WHAT TO PRODUCE -> If a line in the data below contains the word "Monty", copy it out.

<<<<

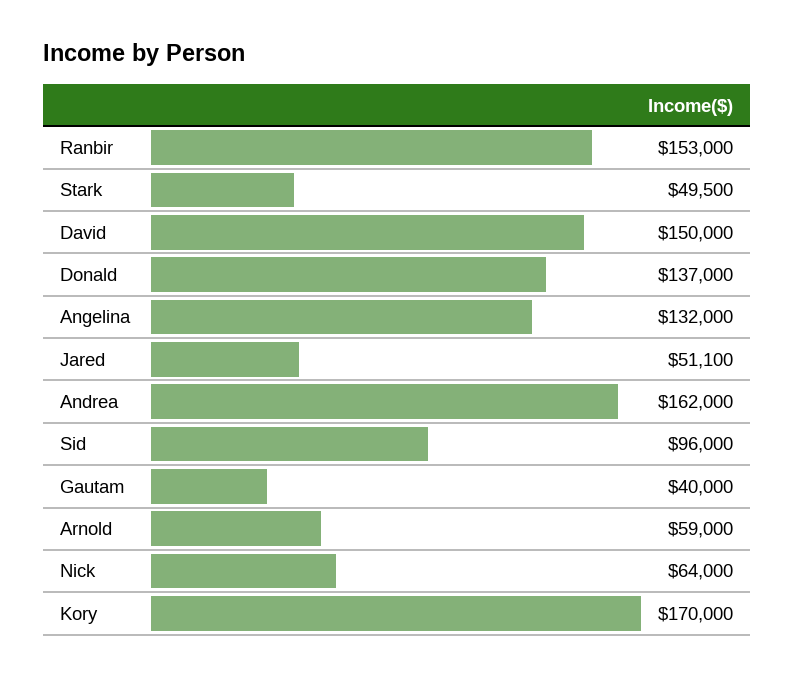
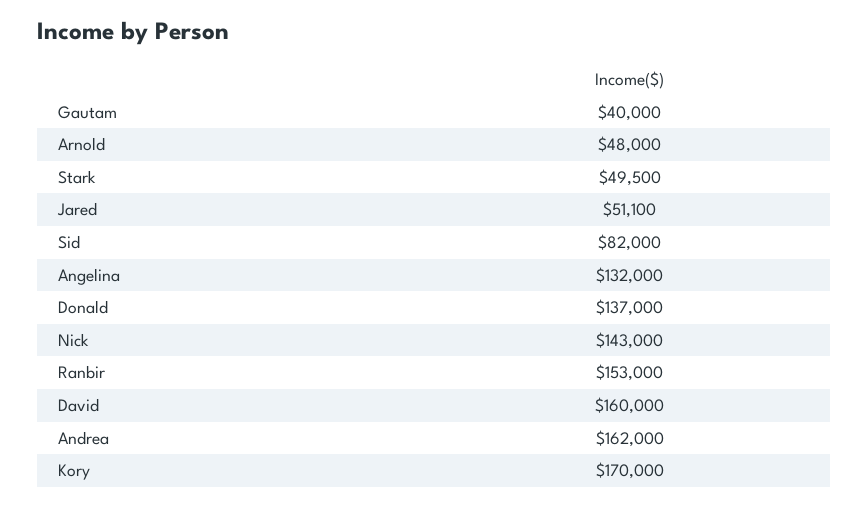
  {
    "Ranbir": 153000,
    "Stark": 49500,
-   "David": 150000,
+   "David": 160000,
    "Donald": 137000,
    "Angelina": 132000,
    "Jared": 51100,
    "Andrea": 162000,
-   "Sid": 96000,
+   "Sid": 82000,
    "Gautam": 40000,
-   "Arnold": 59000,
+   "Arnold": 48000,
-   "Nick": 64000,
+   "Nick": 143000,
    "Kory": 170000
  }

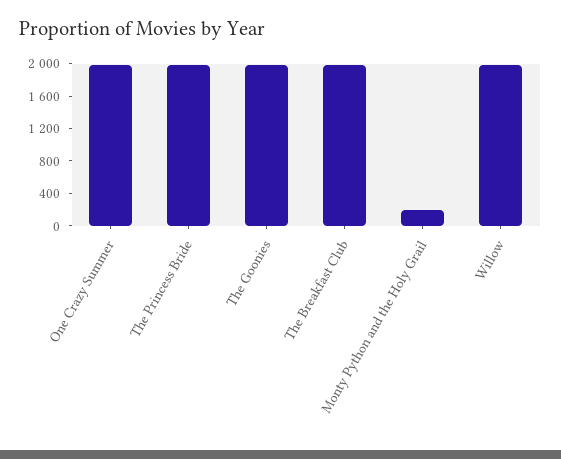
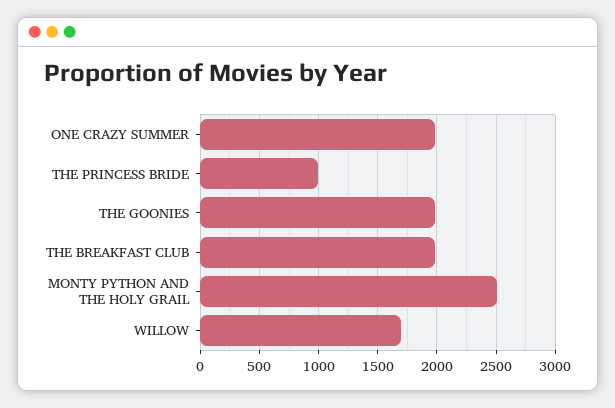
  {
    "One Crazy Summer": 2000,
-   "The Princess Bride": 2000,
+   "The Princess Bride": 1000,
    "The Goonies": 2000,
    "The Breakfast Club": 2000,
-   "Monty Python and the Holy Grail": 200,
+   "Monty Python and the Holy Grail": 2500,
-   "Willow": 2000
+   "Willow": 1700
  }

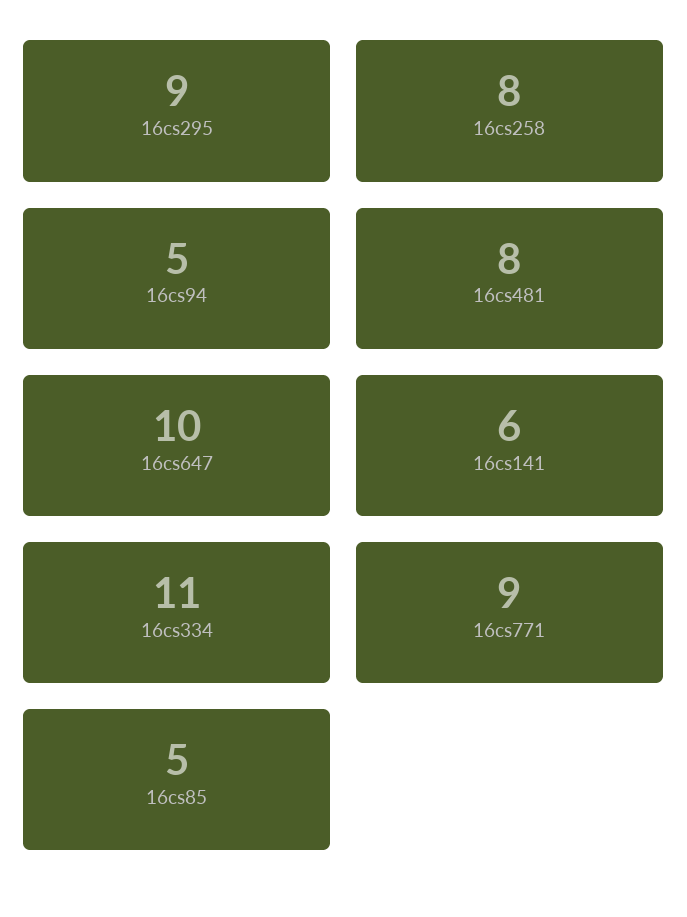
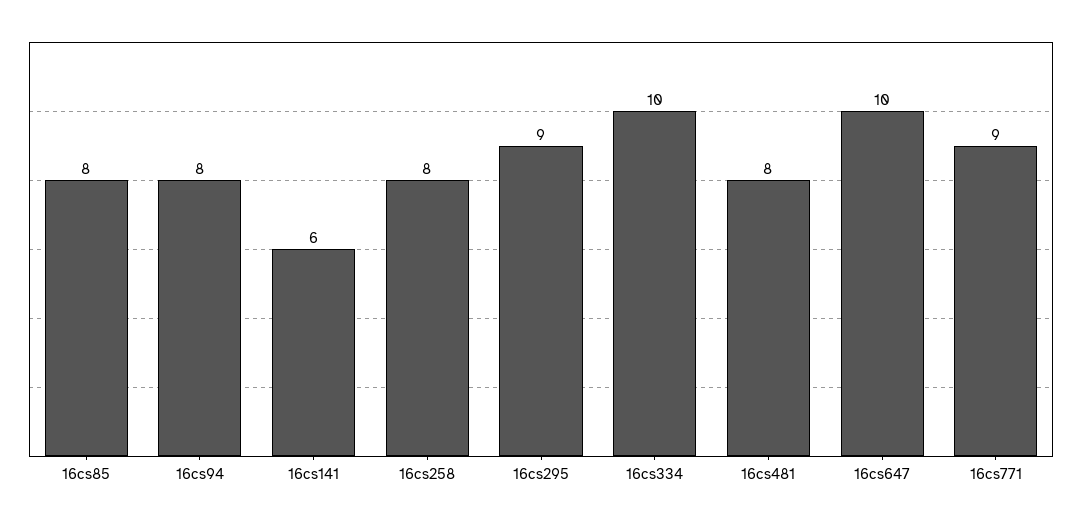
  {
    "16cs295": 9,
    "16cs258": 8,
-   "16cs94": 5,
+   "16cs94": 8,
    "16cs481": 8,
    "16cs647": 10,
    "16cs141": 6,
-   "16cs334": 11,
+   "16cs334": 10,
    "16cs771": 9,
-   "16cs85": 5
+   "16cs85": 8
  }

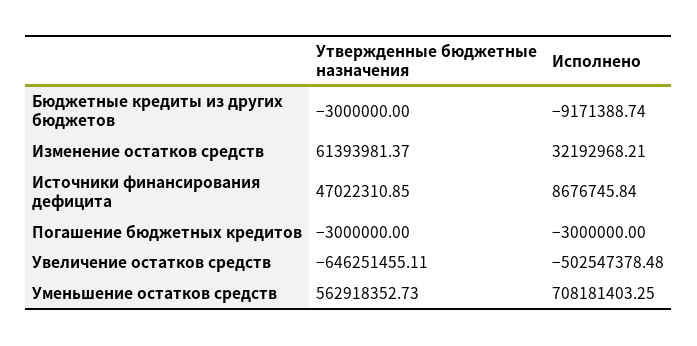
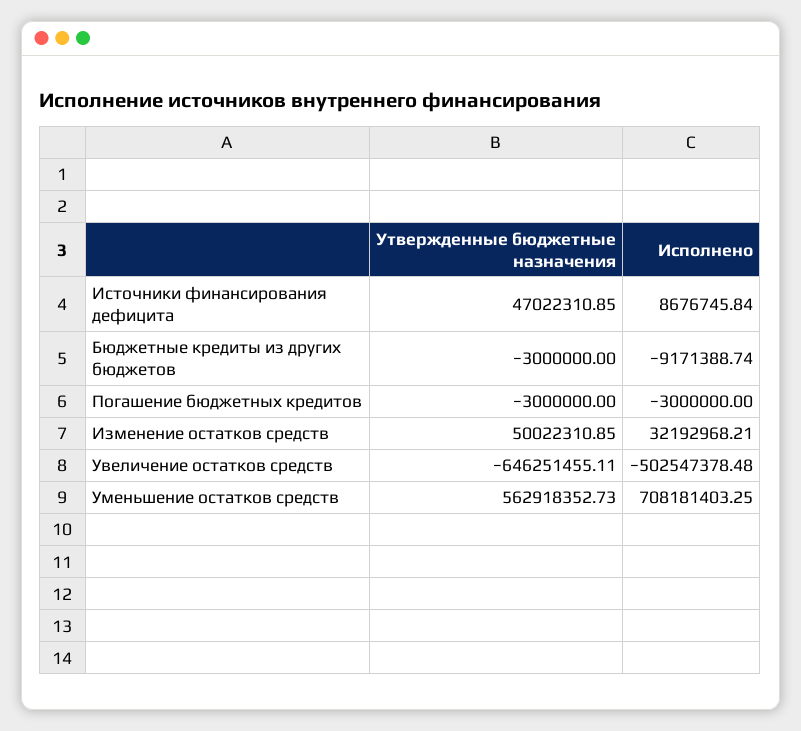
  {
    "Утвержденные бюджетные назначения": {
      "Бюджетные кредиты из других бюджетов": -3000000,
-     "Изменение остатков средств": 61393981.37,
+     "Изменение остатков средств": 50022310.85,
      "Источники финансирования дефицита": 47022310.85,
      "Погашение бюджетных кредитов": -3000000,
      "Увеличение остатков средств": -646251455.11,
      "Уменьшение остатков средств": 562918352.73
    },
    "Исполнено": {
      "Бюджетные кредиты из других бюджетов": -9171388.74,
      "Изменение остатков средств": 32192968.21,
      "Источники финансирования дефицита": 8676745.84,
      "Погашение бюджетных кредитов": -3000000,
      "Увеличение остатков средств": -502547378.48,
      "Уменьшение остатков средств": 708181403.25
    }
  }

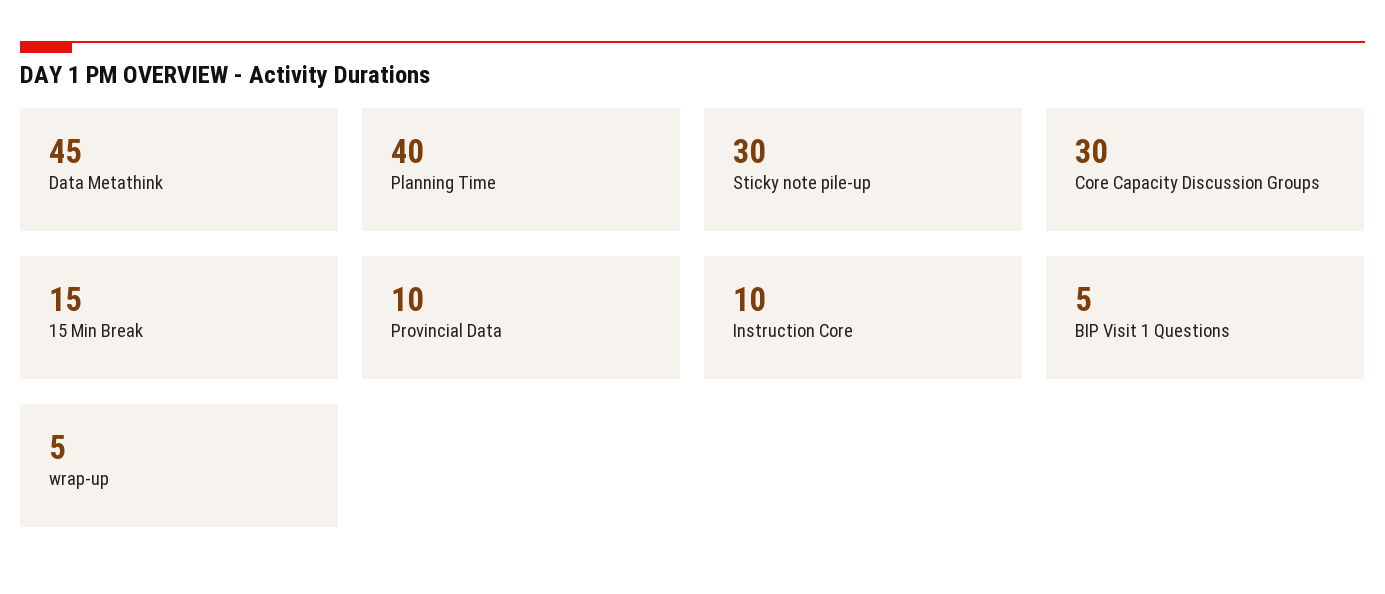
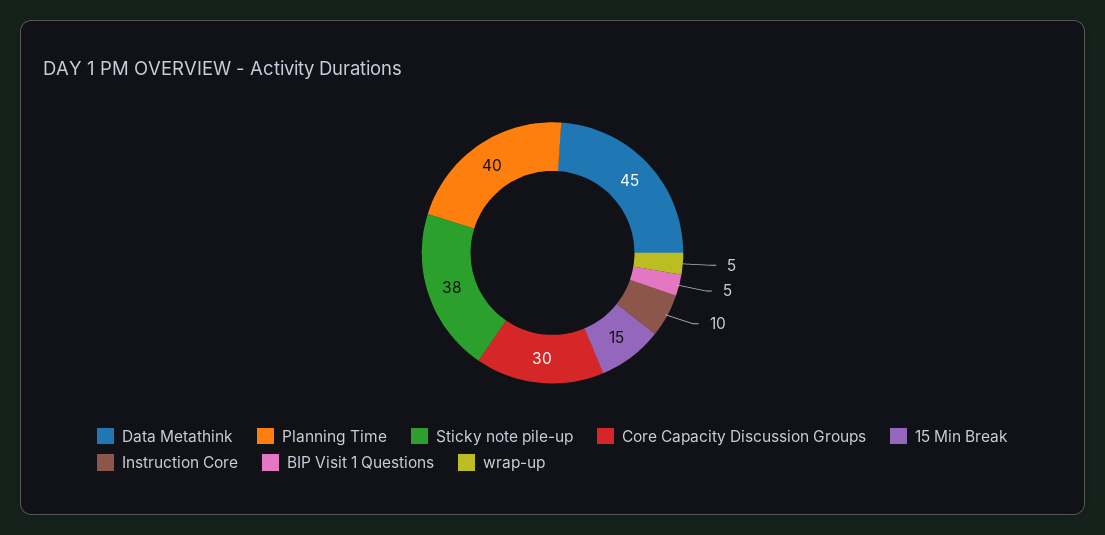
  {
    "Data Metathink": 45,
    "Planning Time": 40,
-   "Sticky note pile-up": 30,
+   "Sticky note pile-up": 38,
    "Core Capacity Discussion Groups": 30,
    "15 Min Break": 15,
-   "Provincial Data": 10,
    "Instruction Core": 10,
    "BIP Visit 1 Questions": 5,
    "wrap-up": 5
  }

>>>>

RESULT ->
-   "Monty Python and the Holy Grail": 200,
+   "Monty Python and the Holy Grail": 2500,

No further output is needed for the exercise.